In the name of being on top of things, getting the job done, getting ahead of the curve, ahead of the game, being a good employee or manager, a responsible owner, client or vendor, a supportive friend, sister, spouse or team player– we have drip by drip over time  traded in our experiential connection for our digital connection. We have given up our unique moment for the endless array of digital possibilities.

We allow the digital parade to bleed into all areas of our life– our romantic dinners, our bedrooms, the meaningful moments with our children– everywhere.

Our intentions may be pure. But our attention is divided.

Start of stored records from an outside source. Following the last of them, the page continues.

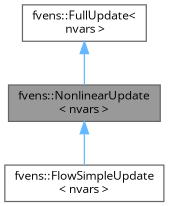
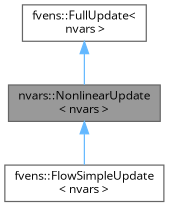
  digraph {
    fontname="Open Sans"
    node [color=gray40 fillcolor=white fontname="Open Sans" fontsize=10 shape=box style=filled]
    edge [color=steelblue1 dir=back fontname="Open Sans" fontsize=10 labelfontname=Helvetica labelfontsize=10 style=solid]
-   n1 [fillcolor=grey60 fontcolor=black height=0.2 label="fvens::NonlinearUpdate\l\< nvars \>" width=0.4]
+   n1 [fillcolor=grey60 fontcolor=black height=0.2 label="nvars::NonlinearUpdate\l\< nvars \>" width=0.4]
    n2 [height=0.2 label="fvens::FlowSimpleUpdate\l\< nvars \>" width=0.4]
    n3 [height=0.2 label="fvens::FullUpdate\<\l nvars \>" width=0.4]
    n1 -> n2
    n3 -> n1
  }
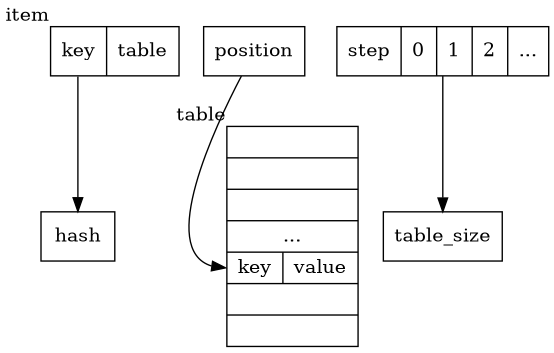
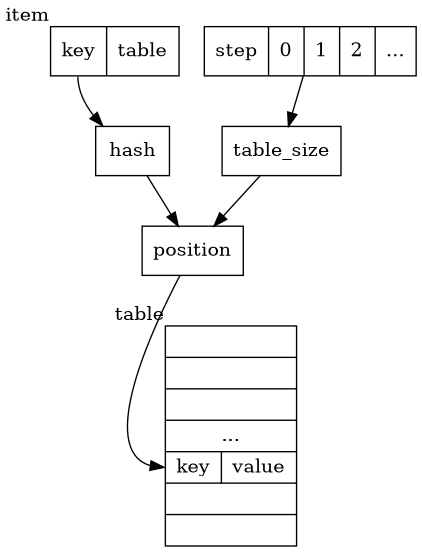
  digraph {
    node [shape=record]
    n1 [label="<k>key|<v>table" xlabel=item]
    hash
    position
    n4 [label="step|0|1|2|..."]
    table_size
    n6 [label="{<f0>|<f1>|<f2>|<f3>...|{<k>key|<v>value}|<f11>|<f12>}" xlabel=table]
    n1 -> hash [tailport=k]
+   hash -> position
    position -> n6 [headport=k]
    n4 -> table_size
+   table_size -> position
  }
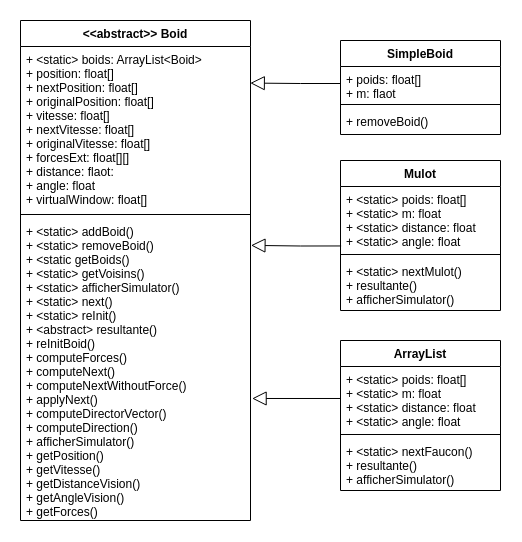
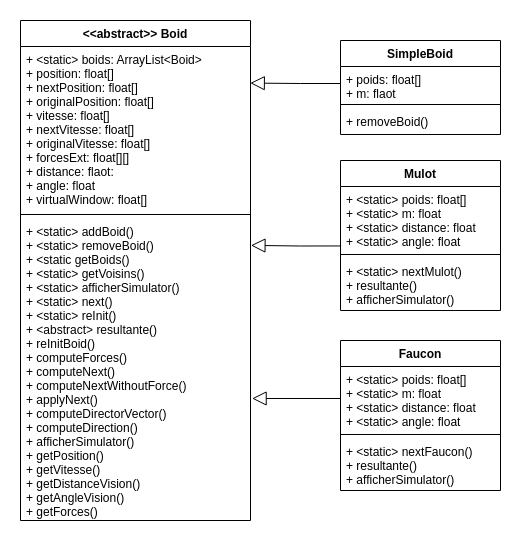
  <mxCell id="0" />
  <mxCell id="1" parent="0" />
  <mxCell id="2" value="&lt;&lt;abstract&gt;&gt; Boid" style="swimlane;fontStyle=1;align=center;verticalAlign=top;childLayout=stackLayout;horizontal=1;startSize=26;horizontalStack=0;resizeParent=1;resizeParentMax=0;resizeLast=0;collapsible=1;marginBottom=0;" vertex="1" parent="1"><mxGeometry x="20" y="20" width="230" height="500" as="geometry" /></mxCell>
  <mxCell id="3" value="+ &lt;static&gt; boids: ArrayList&lt;Boid&gt;&#10;+ position: float[]&#10;+ nextPosition: float[]&#10;+ originalPosition: float[]&#10;+ vitesse: float[]&#10;+ nextVitesse: float[]&#10;+ originalVitesse: float[]&#10;+ forcesExt: float[][]&#10;+ distance: flaot:&#10;+ angle: float&#10;+ virtualWindow: float[]" style="text;strokeColor=none;fillColor=none;align=left;verticalAlign=top;spacingLeft=4;spacingRight=4;overflow=hidden;rotatable=0;points=[[0,0.5],[1,0.5]];portConstraint=eastwest;" vertex="1" parent="2"><mxGeometry y="26" width="230" height="164" as="geometry" /></mxCell>
  <mxCell id="4" value="" style="line;strokeWidth=1;fillColor=none;align=left;verticalAlign=middle;spacingTop=-1;spacingLeft=3;spacingRight=3;rotatable=0;labelPosition=right;points=[];portConstraint=eastwest;" vertex="1" parent="2"><mxGeometry y="190" width="230" height="8" as="geometry" /></mxCell>
  <mxCell id="5" value="+ &lt;static&gt; addBoid()&#10;+ &lt;static&gt; removeBoid()&#10;+ &lt;static getBoids()&#10;+ &lt;static&gt; getVoisins()&#10;+ &lt;static&gt; afficherSimulator()&#10;+ &lt;static&gt; next()&#10;+ &lt;static&gt; reInit()&#10;+ &lt;abstract&gt; resultante()&#10;+ reInitBoid()&#10;+ computeForces()&#10;+ computeNext()&#10;+ computeNextWithoutForce()&#10;+ applyNext()&#10;+ computeDirectorVector()&#10;+ computeDirection()&#10;+ afficherSimulator()&#10;+ getPosition()&#10;+ getVitesse()&#10;+ getDistanceVision()&#10;+ getAngleVision()&#10;+ getForces()" style="text;strokeColor=none;fillColor=none;align=left;verticalAlign=top;spacingLeft=4;spacingRight=4;overflow=hidden;rotatable=0;points=[[0,0.5],[1,0.5]];portConstraint=eastwest;" vertex="1" parent="2"><mxGeometry y="198" width="230" height="302" as="geometry" /></mxCell>
  <mxCell id="6" value="SimpleBoid" style="swimlane;fontStyle=1;align=center;verticalAlign=top;childLayout=stackLayout;horizontal=1;startSize=26;horizontalStack=0;resizeParent=1;resizeParentMax=0;resizeLast=0;collapsible=1;marginBottom=0;" vertex="1" parent="1"><mxGeometry x="340" y="40" width="160" height="94" as="geometry" /></mxCell>
  <mxCell id="7" value="+ poids: float[]&#10;+ m: flaot" style="text;strokeColor=none;fillColor=none;align=left;verticalAlign=top;spacingLeft=4;spacingRight=4;overflow=hidden;rotatable=0;points=[[0,0.5],[1,0.5]];portConstraint=eastwest;" vertex="1" parent="6"><mxGeometry y="26" width="160" height="34" as="geometry" /></mxCell>
  <mxCell id="8" value="" style="line;strokeWidth=1;fillColor=none;align=left;verticalAlign=middle;spacingTop=-1;spacingLeft=3;spacingRight=3;rotatable=0;labelPosition=right;points=[];portConstraint=eastwest;" vertex="1" parent="6"><mxGeometry y="60" width="160" height="8" as="geometry" /></mxCell>
  <mxCell id="9" value="+ removeBoid()" style="text;strokeColor=none;fillColor=none;align=left;verticalAlign=top;spacingLeft=4;spacingRight=4;overflow=hidden;rotatable=0;points=[[0,0.5],[1,0.5]];portConstraint=eastwest;" vertex="1" parent="6"><mxGeometry y="68" width="160" height="26" as="geometry" /></mxCell>
  <mxCell id="10" value="Mulot" style="swimlane;fontStyle=1;align=center;verticalAlign=top;childLayout=stackLayout;horizontal=1;startSize=26;horizontalStack=0;resizeParent=1;resizeParentMax=0;resizeLast=0;collapsible=1;marginBottom=0;" vertex="1" parent="1"><mxGeometry x="340" y="160" width="160" height="150" as="geometry" /></mxCell>
  <mxCell id="11" value="+ &lt;static&gt; poids: float[]&#10;+ &lt;static&gt; m: float&#10;+ &lt;static&gt; distance: float&#10;+ &lt;static&gt; angle: float" style="text;strokeColor=none;fillColor=none;align=left;verticalAlign=top;spacingLeft=4;spacingRight=4;overflow=hidden;rotatable=0;points=[[0,0.5],[1,0.5]];portConstraint=eastwest;" vertex="1" parent="10"><mxGeometry y="26" width="160" height="64" as="geometry" /></mxCell>
  <mxCell id="12" value="" style="line;strokeWidth=1;fillColor=none;align=left;verticalAlign=middle;spacingTop=-1;spacingLeft=3;spacingRight=3;rotatable=0;labelPosition=right;points=[];portConstraint=eastwest;" vertex="1" parent="10"><mxGeometry y="90" width="160" height="8" as="geometry" /></mxCell>
  <mxCell id="13" value="+ &lt;static&gt; nextMulot()&#10;+ resultante()&#10;+ afficherSimulator()" style="text;strokeColor=none;fillColor=none;align=left;verticalAlign=top;spacingLeft=4;spacingRight=4;overflow=hidden;rotatable=0;points=[[0,0.5],[1,0.5]];portConstraint=eastwest;" vertex="1" parent="10"><mxGeometry y="98" width="160" height="52" as="geometry" /></mxCell>
- <mxCell id="14" value="ArrayList" style="swimlane;fontStyle=1;align=center;verticalAlign=top;childLayout=stackLayout;horizontal=1;startSize=26;horizontalStack=0;resizeParent=1;resizeParentMax=0;resizeLast=0;collapsible=1;marginBottom=0;" vertex="1" parent="1"><mxGeometry x="340" y="340" width="160" height="150" as="geometry" /></mxCell>
+ <mxCell id="14" value="Faucon" style="swimlane;fontStyle=1;align=center;verticalAlign=top;childLayout=stackLayout;horizontal=1;startSize=26;horizontalStack=0;resizeParent=1;resizeParentMax=0;resizeLast=0;collapsible=1;marginBottom=0;" vertex="1" parent="1"><mxGeometry x="340" y="340" width="160" height="150" as="geometry" /></mxCell>
  <mxCell id="15" value="+ &lt;static&gt; poids: float[]&#10;+ &lt;static&gt; m: float&#10;+ &lt;static&gt; distance: float&#10;+ &lt;static&gt; angle: float" style="text;strokeColor=none;fillColor=none;align=left;verticalAlign=top;spacingLeft=4;spacingRight=4;overflow=hidden;rotatable=0;points=[[0,0.5],[1,0.5]];portConstraint=eastwest;" vertex="1" parent="14"><mxGeometry y="26" width="160" height="64" as="geometry" /></mxCell>
  <mxCell id="16" value="" style="line;strokeWidth=1;fillColor=none;align=left;verticalAlign=middle;spacingTop=-1;spacingLeft=3;spacingRight=3;rotatable=0;labelPosition=right;points=[];portConstraint=eastwest;" vertex="1" parent="14"><mxGeometry y="90" width="160" height="8" as="geometry" /></mxCell>
  <mxCell id="17" value="+ &lt;static&gt; nextFaucon()&#10;+ resultante()&#10;+ afficherSimulator()" style="text;strokeColor=none;fillColor=none;align=left;verticalAlign=top;spacingLeft=4;spacingRight=4;overflow=hidden;rotatable=0;points=[[0,0.5],[1,0.5]];portConstraint=eastwest;" vertex="1" parent="14"><mxGeometry y="98" width="160" height="52" as="geometry" /></mxCell>
  <mxCell id="18" style="edgeStyle=orthogonalEdgeStyle;rounded=0;orthogonalLoop=1;jettySize=auto;html=1;entryX=0.999;entryY=0.223;entryDx=0;entryDy=0;endSize=12;endArrow=block;endFill=0;entryPerimeter=0;" edge="1" parent="1" source="7" target="3"><mxGeometry relative="1" as="geometry" /></mxCell>
  <mxCell id="19" style="edgeStyle=orthogonalEdgeStyle;rounded=0;orthogonalLoop=1;jettySize=auto;html=1;entryX=1.002;entryY=0.089;entryDx=0;entryDy=0;entryPerimeter=0;endArrow=block;endFill=0;endSize=12;exitX=0.004;exitY=0.929;exitDx=0;exitDy=0;exitPerimeter=0;" edge="1" parent="1" source="11" target="5"><mxGeometry relative="1" as="geometry" /></mxCell>
  <mxCell id="20" style="edgeStyle=orthogonalEdgeStyle;rounded=0;orthogonalLoop=1;jettySize=auto;html=1;entryX=1.007;entryY=0.596;entryDx=0;entryDy=0;entryPerimeter=0;endArrow=block;endFill=0;endSize=12;" edge="1" parent="1" source="15" target="5"><mxGeometry relative="1" as="geometry" /></mxCell>
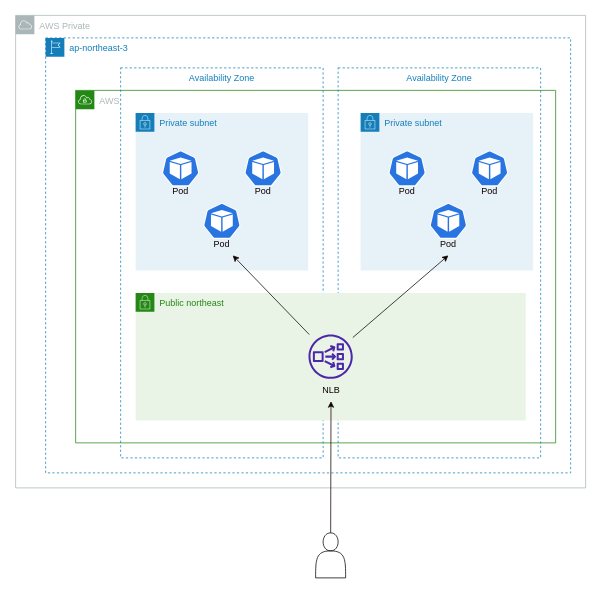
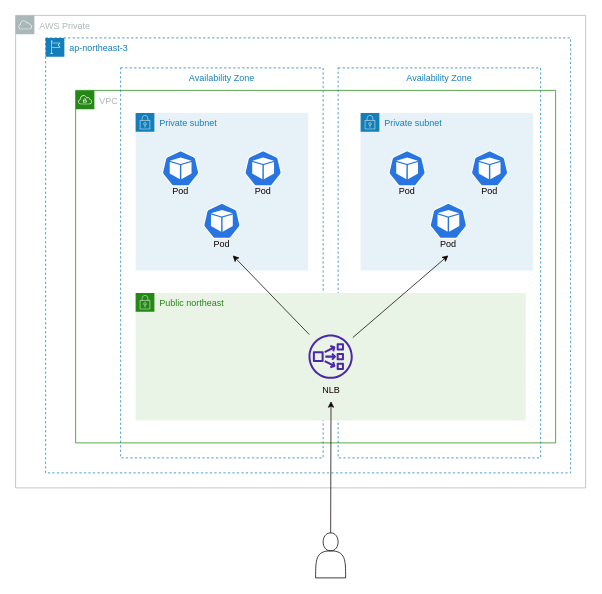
  <mxCell id="0" />
  <mxCell id="1" parent="0" />
  <mxCell id="2" value="AWS Private" style="sketch=0;outlineConnect=0;gradientColor=none;html=1;whiteSpace=wrap;fontSize=12;fontStyle=0;shape=mxgraph.aws4.group;grIcon=mxgraph.aws4.group_aws_cloud;strokeColor=#AAB7B8;fillColor=none;verticalAlign=top;align=left;spacingLeft=30;fontColor=#AAB7B8;dashed=0;" parent="1" vertex="1"><mxGeometry x="20" y="20" width="760" height="630" as="geometry" /></mxCell>
  <mxCell id="3" value="ap-northeast-3" style="points=[[0,0],[0.25,0],[0.5,0],[0.75,0],[1,0],[1,0.25],[1,0.5],[1,0.75],[1,1],[0.75,1],[0.5,1],[0.25,1],[0,1],[0,0.75],[0,0.5],[0,0.25]];outlineConnect=0;gradientColor=none;html=1;whiteSpace=wrap;fontSize=12;fontStyle=0;container=1;pointerEvents=0;collapsible=0;recursiveResize=0;shape=mxgraph.aws4.group;grIcon=mxgraph.aws4.group_region;strokeColor=#147EBA;fillColor=none;verticalAlign=top;align=left;spacingLeft=30;fontColor=#147EBA;dashed=1;" parent="1" vertex="1"><mxGeometry x="60" y="50" width="700" height="580" as="geometry" /></mxCell>
- <mxCell id="4" value="AWS" style="points=[[0,0],[0.25,0],[0.5,0],[0.75,0],[1,0],[1,0.25],[1,0.5],[1,0.75],[1,1],[0.75,1],[0.5,1],[0.25,1],[0,1],[0,0.75],[0,0.5],[0,0.25]];outlineConnect=0;gradientColor=none;html=1;whiteSpace=wrap;fontSize=12;fontStyle=0;container=1;pointerEvents=0;collapsible=0;recursiveResize=0;shape=mxgraph.aws4.group;grIcon=mxgraph.aws4.group_vpc;strokeColor=#248814;fillColor=none;verticalAlign=top;align=left;spacingLeft=30;fontColor=#AAB7B8;dashed=0;" parent="3" vertex="1"><mxGeometry x="40" y="70" width="640" height="470" as="geometry" /></mxCell>
+ <mxCell id="4" value="VPC" style="points=[[0,0],[0.25,0],[0.5,0],[0.75,0],[1,0],[1,0.25],[1,0.5],[1,0.75],[1,1],[0.75,1],[0.5,1],[0.25,1],[0,1],[0,0.75],[0,0.5],[0,0.25]];outlineConnect=0;gradientColor=none;html=1;whiteSpace=wrap;fontSize=12;fontStyle=0;container=1;pointerEvents=0;collapsible=0;recursiveResize=0;shape=mxgraph.aws4.group;grIcon=mxgraph.aws4.group_vpc;strokeColor=#248814;fillColor=none;verticalAlign=top;align=left;spacingLeft=30;fontColor=#AAB7B8;dashed=0;" parent="3" vertex="1"><mxGeometry x="40" y="70" width="640" height="470" as="geometry" /></mxCell>
  <mxCell id="5" value="Availability Zone" style="fillColor=none;strokeColor=#147EBA;dashed=1;verticalAlign=top;fontStyle=0;fontColor=#147EBA;" vertex="1" parent="4"><mxGeometry x="350" y="-30" width="270" height="520" as="geometry" /></mxCell>
  <mxCell id="6" value="Private subnet" style="points=[[0,0],[0.25,0],[0.5,0],[0.75,0],[1,0],[1,0.25],[1,0.5],[1,0.75],[1,1],[0.75,1],[0.5,1],[0.25,1],[0,1],[0,0.75],[0,0.5],[0,0.25]];outlineConnect=0;gradientColor=none;html=1;whiteSpace=wrap;fontSize=12;fontStyle=0;container=1;pointerEvents=0;collapsible=0;recursiveResize=0;shape=mxgraph.aws4.group;grIcon=mxgraph.aws4.group_security_group;grStroke=0;strokeColor=#147EBA;fillColor=#E6F2F8;verticalAlign=top;align=left;spacingLeft=30;fontColor=#147EBA;dashed=0;" vertex="1" parent="4"><mxGeometry x="380" y="30" width="230" height="210" as="geometry" /></mxCell>
  <mxCell id="7" value="Availability Zone" style="fillColor=none;strokeColor=#147EBA;dashed=1;verticalAlign=top;fontStyle=0;fontColor=#147EBA;" vertex="1" parent="3"><mxGeometry x="100" y="40" width="270" height="520" as="geometry" /></mxCell>
  <mxCell id="8" value="Public northeast" style="points=[[0,0],[0.25,0],[0.5,0],[0.75,0],[1,0],[1,0.25],[1,0.5],[1,0.75],[1,1],[0.75,1],[0.5,1],[0.25,1],[0,1],[0,0.75],[0,0.5],[0,0.25]];outlineConnect=0;gradientColor=none;html=1;whiteSpace=wrap;fontSize=12;fontStyle=0;container=1;pointerEvents=0;collapsible=0;recursiveResize=0;shape=mxgraph.aws4.group;grIcon=mxgraph.aws4.group_security_group;grStroke=0;strokeColor=#248814;fillColor=#E9F3E6;verticalAlign=top;align=left;spacingLeft=30;fontColor=#248814;dashed=0;" parent="3" vertex="1"><mxGeometry x="120" y="340" width="520" height="170" as="geometry" /></mxCell>
  <mxCell id="9" value="" style="sketch=0;outlineConnect=0;fontColor=#232F3E;gradientColor=none;fillColor=#4D27AA;strokeColor=none;dashed=0;verticalLabelPosition=bottom;verticalAlign=top;align=center;html=1;fontSize=12;fontStyle=0;aspect=fixed;pointerEvents=1;shape=mxgraph.aws4.network_load_balancer;" parent="3" vertex="1"><mxGeometry x="350.5" y="395.5" width="59" height="59" as="geometry" /></mxCell>
  <mxCell id="10" value="NLB" style="text;html=1;strokeColor=none;fillColor=none;align=center;verticalAlign=middle;whiteSpace=wrap;rounded=0;fontColor=#0e0101;" vertex="1" parent="3"><mxGeometry x="350.5" y="454.5" width="60" height="30" as="geometry" /></mxCell>
  <mxCell id="11" value="Private subnet" style="points=[[0,0],[0.25,0],[0.5,0],[0.75,0],[1,0],[1,0.25],[1,0.5],[1,0.75],[1,1],[0.75,1],[0.5,1],[0.25,1],[0,1],[0,0.75],[0,0.5],[0,0.25]];outlineConnect=0;gradientColor=none;html=1;whiteSpace=wrap;fontSize=12;fontStyle=0;container=1;pointerEvents=0;collapsible=0;recursiveResize=0;shape=mxgraph.aws4.group;grIcon=mxgraph.aws4.group_security_group;grStroke=0;strokeColor=#147EBA;fillColor=#E6F2F8;verticalAlign=top;align=left;spacingLeft=30;fontColor=#147EBA;dashed=0;" parent="3" vertex="1"><mxGeometry x="120" y="100" width="230" height="210" as="geometry" /></mxCell>
  <mxCell id="12" value="Pod" style="text;html=1;strokeColor=none;fillColor=none;align=center;verticalAlign=middle;whiteSpace=wrap;rounded=0;fontColor=#0e0101;" vertex="1" parent="11"><mxGeometry x="30" y="90" width="60" height="30" as="geometry" /></mxCell>
  <mxCell id="13" value="Pod" style="text;html=1;strokeColor=none;fillColor=none;align=center;verticalAlign=middle;whiteSpace=wrap;rounded=0;fontColor=#0e0101;" vertex="1" parent="11"><mxGeometry x="140" y="90" width="60" height="30" as="geometry" /></mxCell>
  <mxCell id="14" value="Pod" style="text;html=1;strokeColor=none;fillColor=none;align=center;verticalAlign=middle;whiteSpace=wrap;rounded=0;fontColor=#0e0101;" vertex="1" parent="11"><mxGeometry x="85" y="160" width="60" height="30" as="geometry" /></mxCell>
  <mxCell id="15" value="" style="endArrow=classic;html=1;strokeColor=#0f0000;fontColor=#0e0101;" edge="1" parent="3" source="9" target="14"><mxGeometry width="50" height="50" relative="1" as="geometry"><mxPoint x="350.5" y="390" as="sourcePoint" /><mxPoint x="-180" y="300" as="targetPoint" /></mxGeometry></mxCell>
  <mxCell id="16" value="" style="sketch=0;html=1;dashed=0;whitespace=wrap;fillColor=#2875E2;strokeColor=#ffffff;points=[[0.005,0.63,0],[0.1,0.2,0],[0.9,0.2,0],[0.5,0,0],[0.995,0.63,0],[0.72,0.99,0],[0.5,1,0],[0.28,0.99,0]];verticalLabelPosition=bottom;align=center;verticalAlign=top;shape=mxgraph.kubernetes.icon;prIcon=pod" vertex="1" parent="3"><mxGeometry x="155" y="150" width="50" height="48" as="geometry" /></mxCell>
  <mxCell id="17" value="" style="sketch=0;html=1;dashed=0;whitespace=wrap;fillColor=#2875E2;strokeColor=#ffffff;points=[[0.005,0.63,0],[0.1,0.2,0],[0.9,0.2,0],[0.5,0,0],[0.995,0.63,0],[0.72,0.99,0],[0.5,1,0],[0.28,0.99,0]];verticalLabelPosition=bottom;align=center;verticalAlign=top;shape=mxgraph.kubernetes.icon;prIcon=pod" parent="3" vertex="1"><mxGeometry x="265" y="150" width="50" height="48" as="geometry" /></mxCell>
  <mxCell id="18" value="" style="sketch=0;html=1;dashed=0;whitespace=wrap;fillColor=#2875E2;strokeColor=#ffffff;points=[[0.005,0.63,0],[0.1,0.2,0],[0.9,0.2,0],[0.5,0,0],[0.995,0.63,0],[0.72,0.99,0],[0.5,1,0],[0.28,0.99,0]];verticalLabelPosition=bottom;align=center;verticalAlign=top;shape=mxgraph.kubernetes.icon;prIcon=pod" vertex="1" parent="3"><mxGeometry x="210" y="220" width="50" height="48" as="geometry" /></mxCell>
  <mxCell id="19" value="Pod" style="text;html=1;strokeColor=none;fillColor=none;align=center;verticalAlign=middle;whiteSpace=wrap;rounded=0;fontColor=#0e0101;" vertex="1" parent="1"><mxGeometry x="512" y="240" width="60" height="30" as="geometry" /></mxCell>
  <mxCell id="20" value="Pod" style="text;html=1;strokeColor=none;fillColor=none;align=center;verticalAlign=middle;whiteSpace=wrap;rounded=0;fontColor=#0e0101;" vertex="1" parent="1"><mxGeometry x="622" y="240" width="60" height="30" as="geometry" /></mxCell>
  <mxCell id="21" value="Pod" style="text;html=1;strokeColor=none;fillColor=none;align=center;verticalAlign=middle;whiteSpace=wrap;rounded=0;fontColor=#0e0101;" vertex="1" parent="1"><mxGeometry x="567" y="310" width="60" height="30" as="geometry" /></mxCell>
  <mxCell id="22" value="" style="sketch=0;html=1;dashed=0;whitespace=wrap;fillColor=#2875E2;strokeColor=#ffffff;points=[[0.005,0.63,0],[0.1,0.2,0],[0.9,0.2,0],[0.5,0,0],[0.995,0.63,0],[0.72,0.99,0],[0.5,1,0],[0.28,0.99,0]];verticalLabelPosition=bottom;align=center;verticalAlign=top;shape=mxgraph.kubernetes.icon;prIcon=pod" vertex="1" parent="1"><mxGeometry x="517" y="200" width="50" height="48" as="geometry" /></mxCell>
  <mxCell id="23" value="" style="sketch=0;html=1;dashed=0;whitespace=wrap;fillColor=#2875E2;strokeColor=#ffffff;points=[[0.005,0.63,0],[0.1,0.2,0],[0.9,0.2,0],[0.5,0,0],[0.995,0.63,0],[0.72,0.99,0],[0.5,1,0],[0.28,0.99,0]];verticalLabelPosition=bottom;align=center;verticalAlign=top;shape=mxgraph.kubernetes.icon;prIcon=pod" vertex="1" parent="1"><mxGeometry x="627" y="200" width="50" height="48" as="geometry" /></mxCell>
  <mxCell id="24" value="" style="sketch=0;html=1;dashed=0;whitespace=wrap;fillColor=#2875E2;strokeColor=#ffffff;points=[[0.005,0.63,0],[0.1,0.2,0],[0.9,0.2,0],[0.5,0,0],[0.995,0.63,0],[0.72,0.99,0],[0.5,1,0],[0.28,0.99,0]];verticalLabelPosition=bottom;align=center;verticalAlign=top;shape=mxgraph.kubernetes.icon;prIcon=pod" vertex="1" parent="1"><mxGeometry x="572" y="270" width="50" height="48" as="geometry" /></mxCell>
  <mxCell id="25" value="" style="endArrow=classic;html=1;fontColor=#0e0101;entryX=0.5;entryY=1;entryDx=0;entryDy=0;strokeColor=#0f0000;" edge="1" parent="1" source="9" target="21"><mxGeometry width="50" height="50" relative="1" as="geometry"><mxPoint x="460" y="450" as="sourcePoint" /><mxPoint x="595" y="309" as="targetPoint" /></mxGeometry></mxCell>
  <mxCell id="26" value="" style="shape=actor;whiteSpace=wrap;html=1;fontColor=#0e0101;" vertex="1" parent="1"><mxGeometry x="420" y="710" width="40" height="60" as="geometry" /></mxCell>
  <mxCell id="27" value="" style="endArrow=classic;html=1;strokeColor=#0f0000;fontColor=#0e0101;entryX=0.5;entryY=1;entryDx=0;entryDy=0;" edge="1" parent="1" source="26" target="10"><mxGeometry width="50" height="50" relative="1" as="geometry"><mxPoint x="510" y="765" as="sourcePoint" /><mxPoint x="560" y="715" as="targetPoint" /></mxGeometry></mxCell>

I practice piano with our boys, check my phone on a bathroom break, get a bad e-mail, get frustrated and a different mother returns. My mind has left the building. My patience has eroded. My son’s gloriously dramatic performance of heart and soul has become a bullet point in the morning I have to get through in order to handle the new crisis du jour. The magic is gone.

I become again, a doer of tasks instead of a passionate curious pilgrim of life.

In the name of generosity, achievement, responsibility, necessity, love– whatever we hold responsible for our compulsion, we end up becoming simply the executors of our living wills. It is a particularly apt metaphor because in essence the part of us that makes us feel alive is dead. We are simply carrying out the plans we put in place, like a personal assistant. We have become a third person version of ourselves.

I wasn’t aware until I started talking about it last night, how much this digital bleeding has effected my well-being. It cumulatively builds into a  chronic anxiety. I feel like I am internally racing all the time from the second I wake up till the hours I unsuccessfully try to go to sleep.

Racing, racing, racing– my body seemingly fifty feet ahead of me, my mind a mile ahead in a different direction, my heart frantically trying to get the various pieces of me back in one place and my soul, or whatever that central sense of inner consciousness is, feeling scattered, fragmented– scared.

It is an intolerable way to live.

We want to be present. But many of us, myself to be sure, are not doing what it takes to make that happen. The problem is NOT being digitally connected. It is NOT being on social media. It IS being on ALL of it ALL the time.

I know this is probably a HUGELY controversial thing to say, but I do believe the assumption that most of us (not including doctors on call and other extreme situations) must be reachable 24/7 or our businesses and relationships will suffer is a fear-based illusion.

Maybe seven days a week during certain time slots. Maybe five days a week for twelve hours. Everyone’s personal circumstances are different but unless we get really disciplined about when we are connected to what or whom we will be ineffectual and joyless about everything we do.

Perhaps it helps to plan for when we WILL be digitally connected so the anxiety about when we are not is mitigated. Perhaps this issue is more dramatic for entrepreneurs’ and A-type personalities or people craving more from their life.

It is the tofu of modern day addiction.

It takes on whatever the qualities the person using it needs it to be. It can be like cocaine for connection with the adrenalin rush of accomplishment. Or it can be like quaaludes for zoning out and not having to think about anything. Or it can simply be a nice glass of wine. I do realize there ARE people with healthy digital relationships.

For the rest of us, sometimes it’s hard to see the illusions until we break the patterns that enslave us to them. They are like unconscious biases.

Digital communication, like nuclear energy, education or a pen is a powerful tool. Whether it helps or hurts all depends on how we use it.